Patti Gray awoke, pressed the button under her pillow for a nurse, smiled about the clean hospital room.

Gladney was waiting to see her. He wheeled himself in and stopped the chair beside her bed.

"Hello. Feel human again?"

"Do I?" She laughed. "Gladney, I'm going to stay right here the rest of my life!"

"Yeah ... that's what I said yesterday. But today I'm itching to get back up yonder." He dug a thumb at the sky.

"Is Judith all right?"

"Sure. She wants to see you. Frankly, Miss Gray," he lowered his voice, "I expected that first 'splat' of Rat's would kill her."

Gray shivered. "I have a hazy memory of that landing. How did we do it?"

"Easy. A coast-guard cutter saw us and picked us up about ten miles out."

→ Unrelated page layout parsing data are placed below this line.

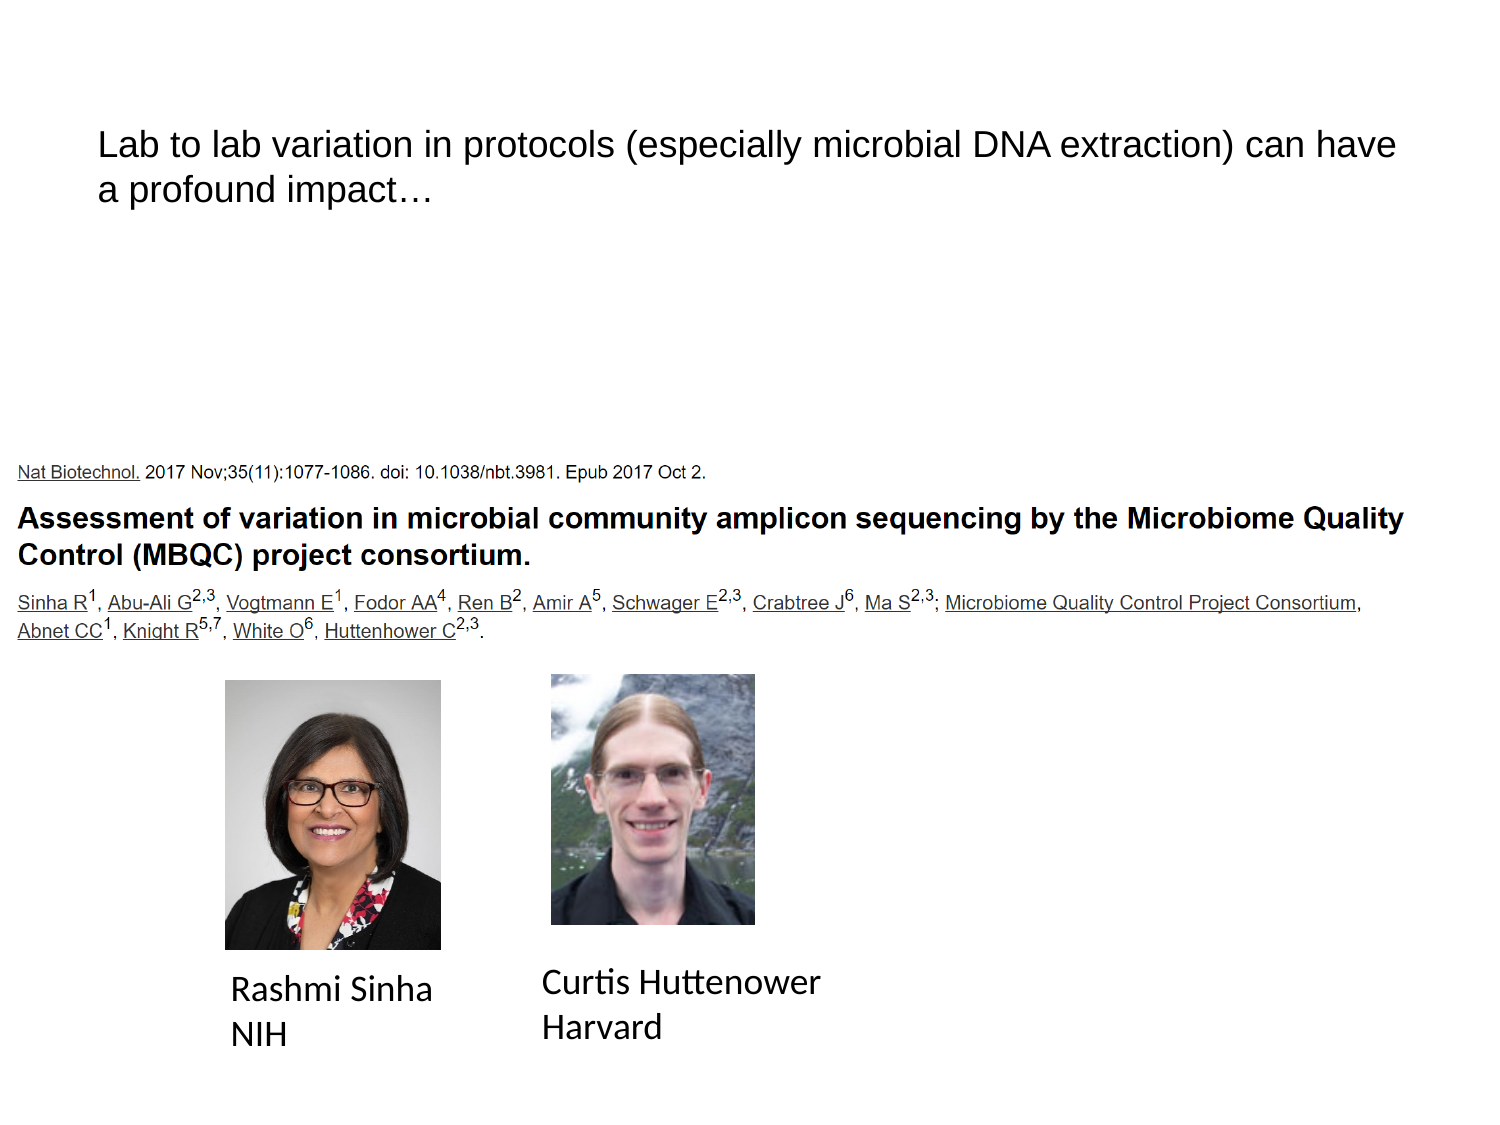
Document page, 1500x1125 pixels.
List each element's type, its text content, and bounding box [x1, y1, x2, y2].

picture [224, 680, 441, 951]
text_box Curtis Huttenower Harvard [527, 949, 837, 1055]
text_box Lab to lab variation in protocols (especially microbial DNA extraction) can have a profound impact… [82, 112, 1413, 218]
text_box Rashmi Sinha NIH [215, 956, 449, 1062]
picture [0, 434, 1420, 641]
picture [551, 674, 755, 926]
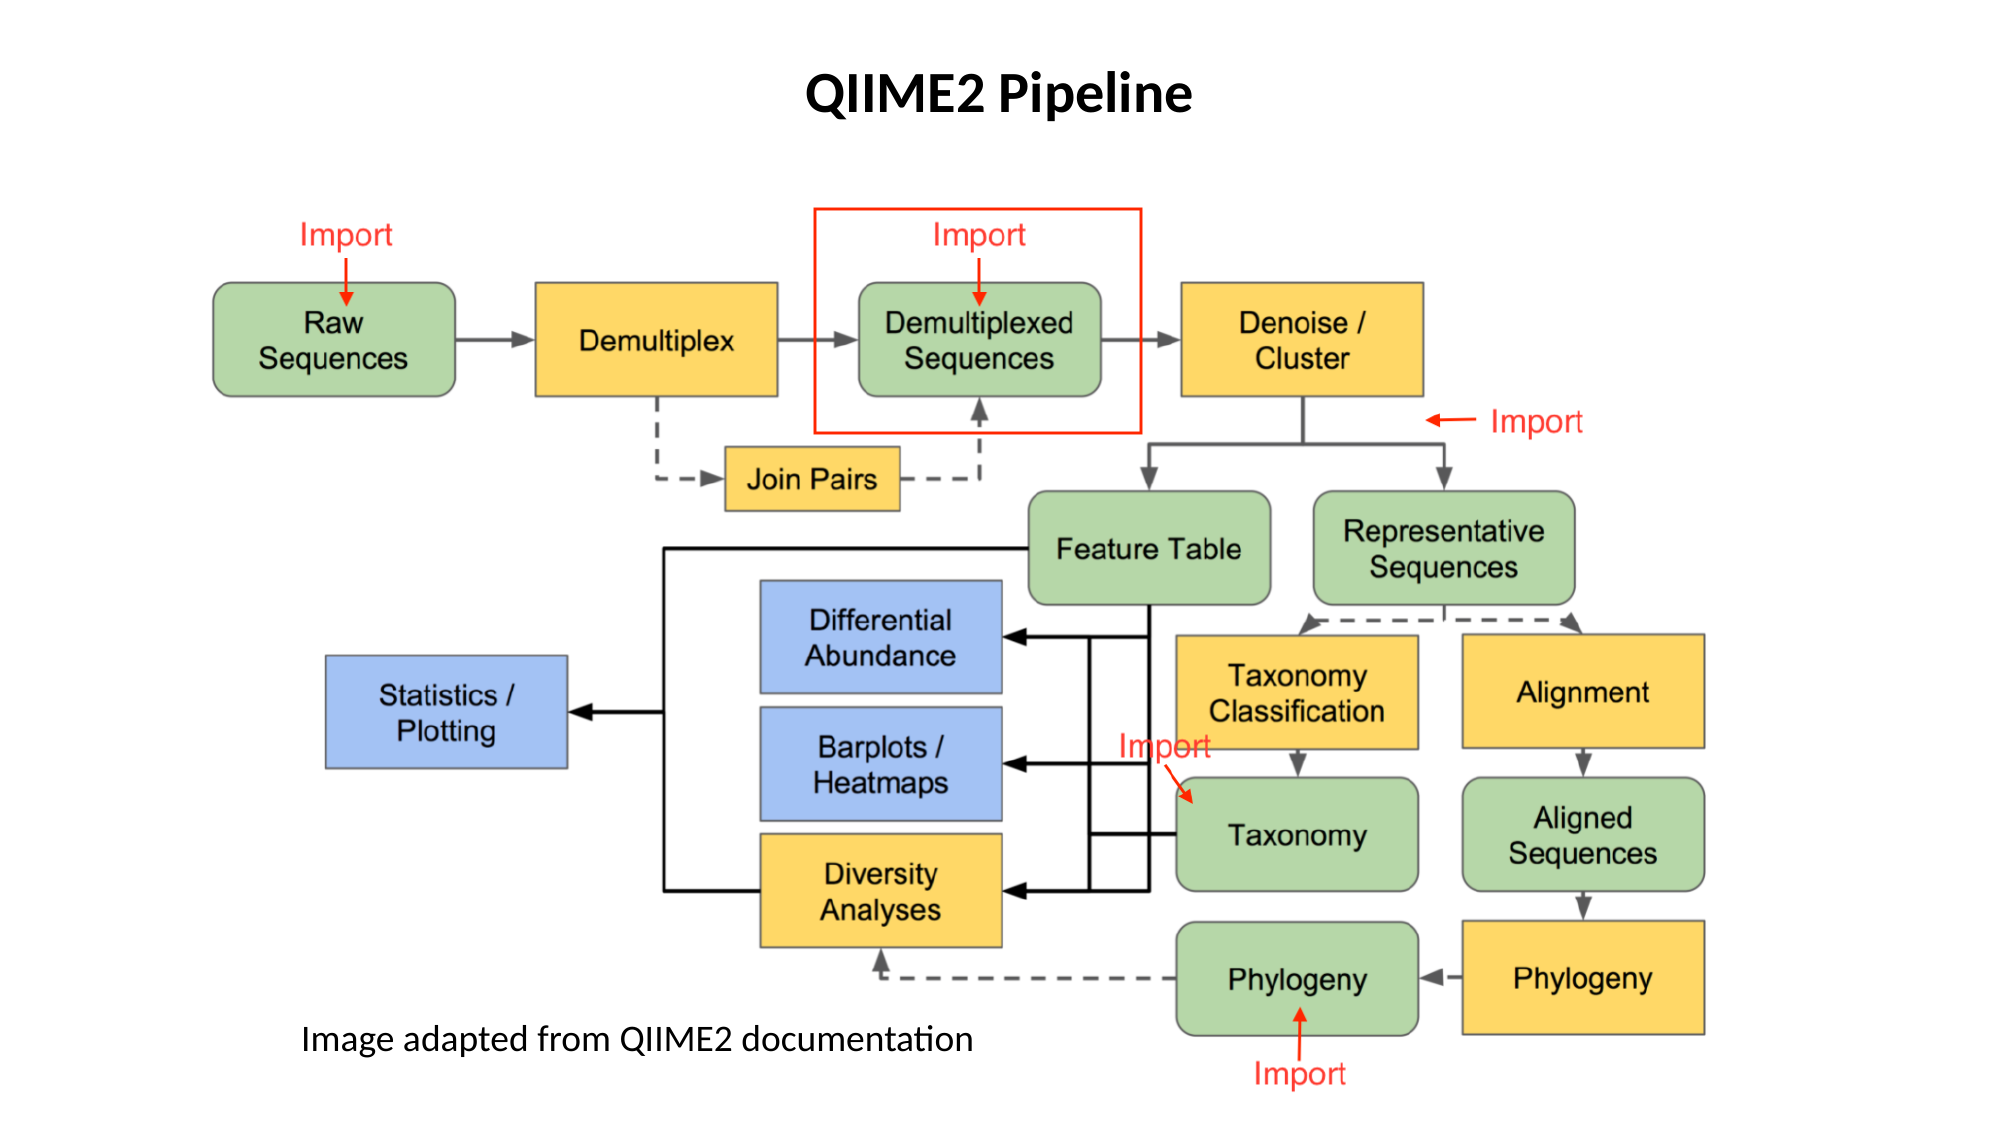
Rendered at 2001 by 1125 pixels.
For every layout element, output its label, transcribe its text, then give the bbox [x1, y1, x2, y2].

picture [189, 207, 1782, 1107]
text_box QIIME2 Pipeline [791, 46, 1209, 132]
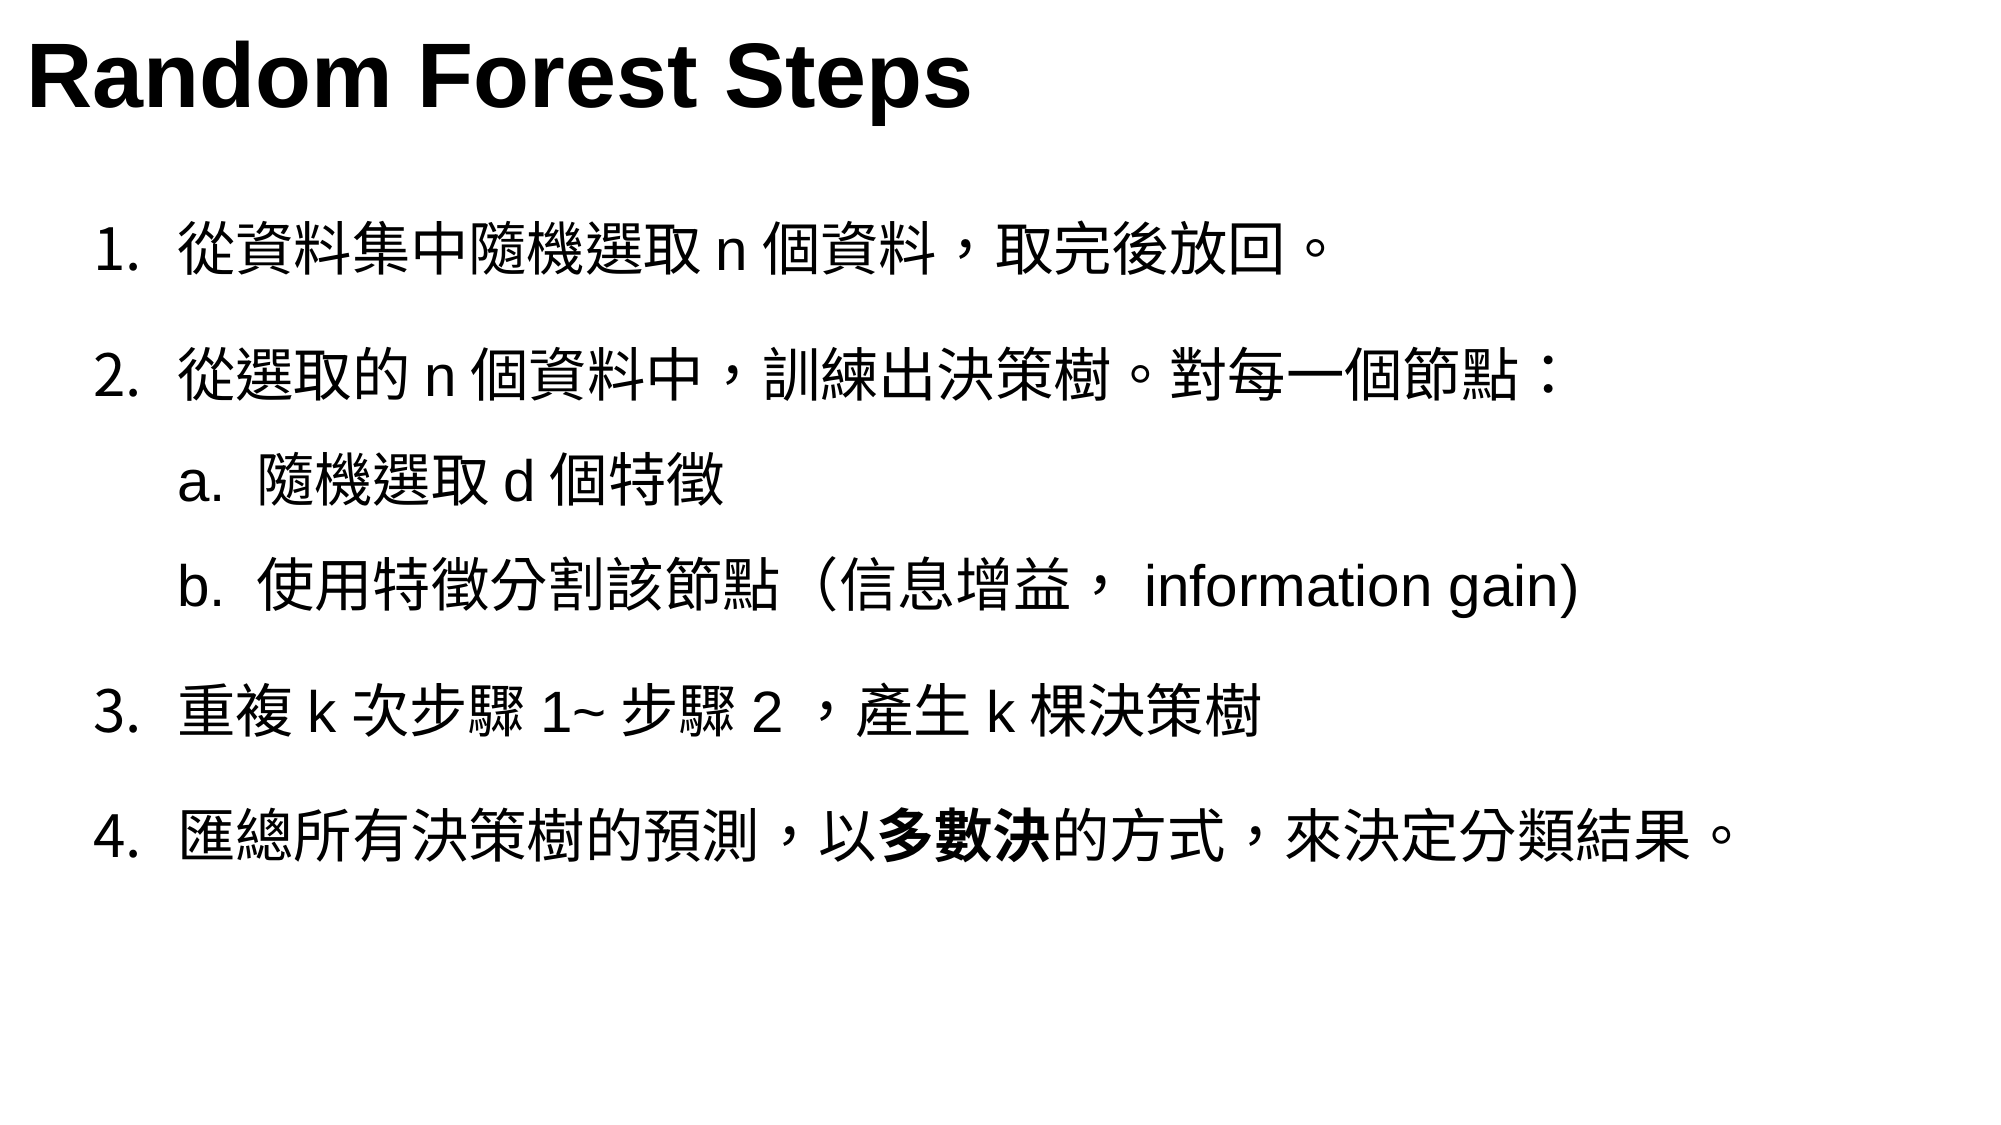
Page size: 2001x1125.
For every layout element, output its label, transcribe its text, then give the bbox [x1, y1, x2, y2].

text_box Random Forest Steps [11, 0, 1737, 187]
list 從資料集中隨機選取n個資料，取完後放回。 從選取的n個資料中，訓練出決策樹。對每一個節點： a. 隨機選取d個特徵 b. 使用特徵分割該節點（信息增益，information gain) 重複k次步驟1~步驟2，產生k棵決策樹 匯總所有決策樹的預測，以多數決的方式，來決定分類結果。 [78, 169, 1804, 884]
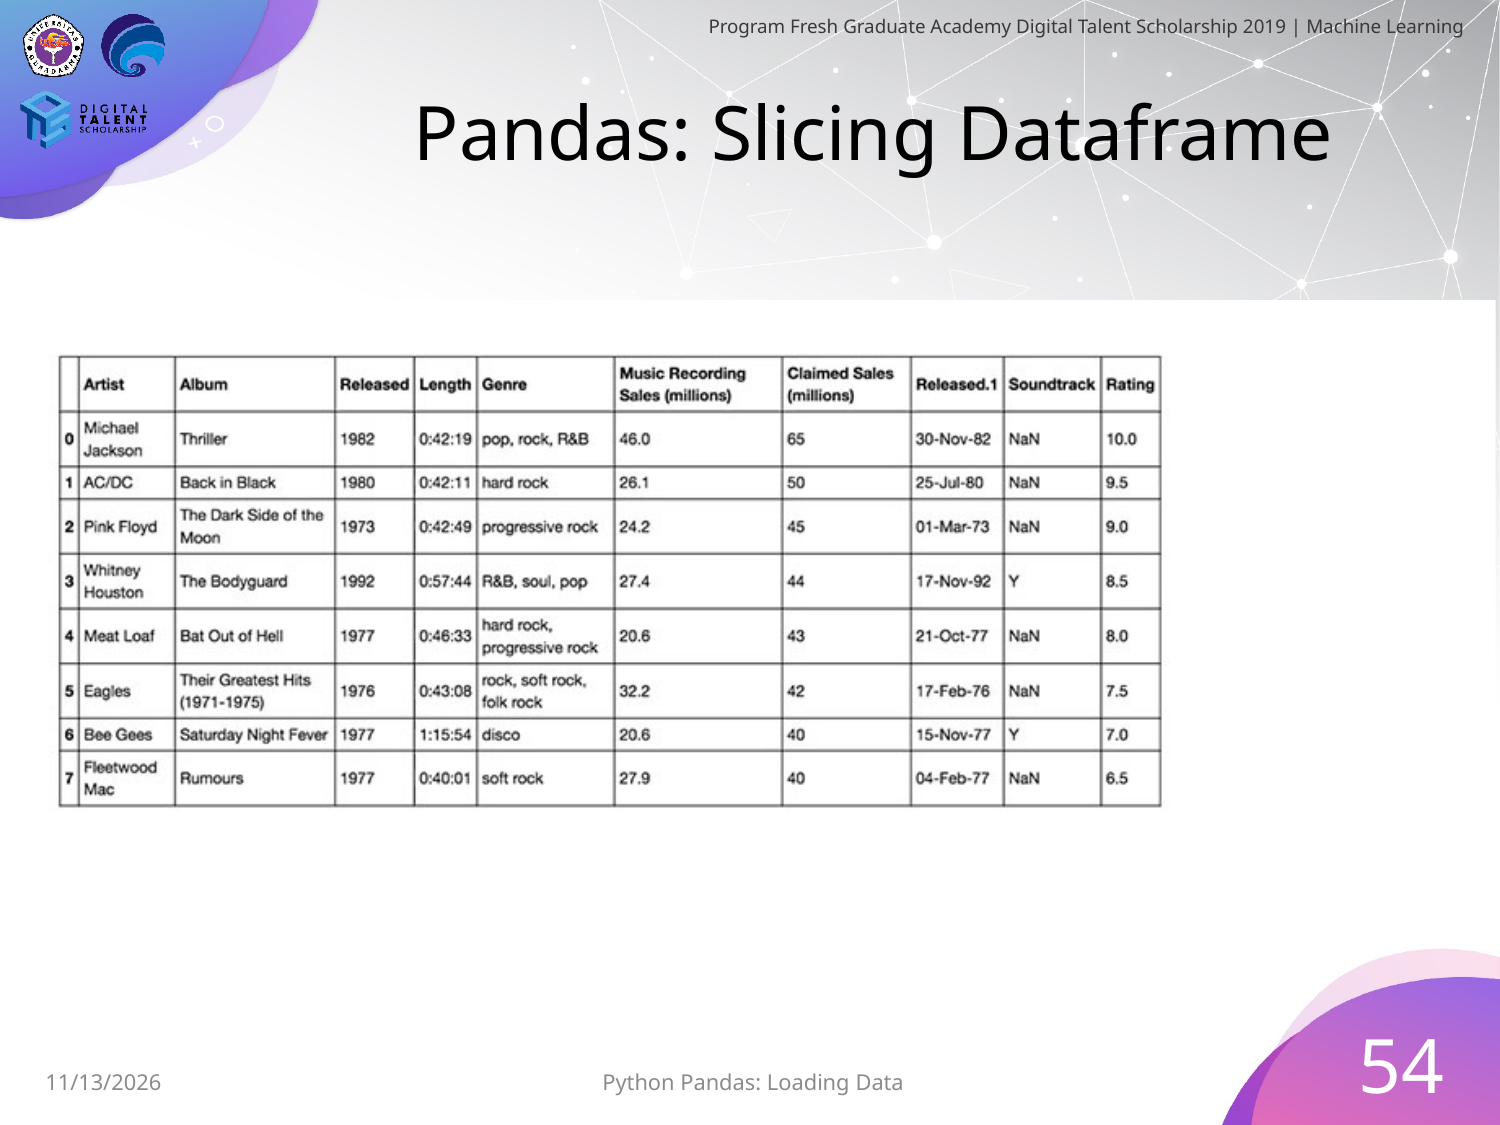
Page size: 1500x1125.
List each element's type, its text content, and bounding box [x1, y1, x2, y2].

footer Python Pandas: Loading Data [386, 1053, 1121, 1114]
slide_number 54 [1327, 1025, 1477, 1115]
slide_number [30, 1053, 272, 1114]
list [4, 299, 1496, 873]
title Pandas: Slicing Dataframe [271, 66, 1477, 207]
picture [0, 0, 1500, 1125]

"Gladney," she said quickly, "you've got to help me clear Rat. We've got to ... why Gladney, you don't mean they got him...?"

"_They_ didn't get him. _Earth_ did. Don't you remember what he said about Earth being a nice place for us? Centaurians can't endure Earth's gravity and atmosphere; the Centaurian Embassy is very specially built, and all Centaurians come to Earth in what are virtually fish bowls.

"Rat was beginning to die even as we dove for the water."

Patti Gray stared at him a moment in frozen horror, then buried her face in the pillow.

"Some day, he will be remembered, Miss Gray," Gladney whispered. "Some day, after all the bitterness over Ganymede is forgotten, they'll remember _why_ Rat left his post, and they'll remember how he drove."